O minik ellerimle dokunduğum bu ilk uçak Torlak Caddesi’ne getirilip bırakıldı. Sonra zincire vuruldu… Zincirlenen o minik uçak aylarca Torlak Caddesi’nde kaldı. Benim unutulmaz bir ilkimdi o mini uçak. Yağmurun, güneşin altında çürüyüşünü gördüm. O çürüdü ben büyüdüm, ama beyin katmanlarımda taptaze kaldı ama…

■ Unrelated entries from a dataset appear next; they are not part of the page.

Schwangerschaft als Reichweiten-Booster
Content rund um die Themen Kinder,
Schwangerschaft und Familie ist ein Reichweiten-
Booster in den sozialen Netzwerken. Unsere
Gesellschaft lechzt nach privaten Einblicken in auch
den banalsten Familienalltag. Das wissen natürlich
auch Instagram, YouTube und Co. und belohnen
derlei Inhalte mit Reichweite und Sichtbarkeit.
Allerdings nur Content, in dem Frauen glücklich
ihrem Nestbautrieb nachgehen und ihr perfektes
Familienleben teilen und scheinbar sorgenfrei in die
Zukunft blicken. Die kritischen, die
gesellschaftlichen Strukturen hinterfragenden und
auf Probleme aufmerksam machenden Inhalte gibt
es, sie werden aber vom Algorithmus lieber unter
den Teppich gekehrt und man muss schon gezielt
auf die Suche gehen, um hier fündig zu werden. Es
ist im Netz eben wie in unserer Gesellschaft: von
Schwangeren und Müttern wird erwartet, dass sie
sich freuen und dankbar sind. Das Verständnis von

Yapan ustanın başına gelenler daha da acıtmıştı çocuk yüreğimizi... Öğretmenimiz bir gazeteden kestiği haberi getirip yapıştırdı panoya. Gazetede gördüğümüz adam tanıştı bize; o demirci ustasından başkası değildi, elleri kelepçeli.…
Panodaki resimler yazılar değişiyordu ama bu gazete sene sonuna kadar hiç değiştirilmedi, kaldı öylece…Öğretmenimiz öyle tembih etmişti. Öğretmenimiz sözünden çıkan öğrenciler değildik biz.
İlk gördüğüm uçak zincirli, yapan demircinin elleri kelepçeli... Anımsadıkça kara bir bulut kaplasın istiyorum yüzümü.
Öğretmenimin hakkında bilgi verdim ama adını yazmakta geciktiğimin ayrımındayım. Koltuğunun altından bile kitap taşan, o ufak tefek dev adam elleri öpülesi sayın Muzaffer İzgü’nün ta kendisiydi.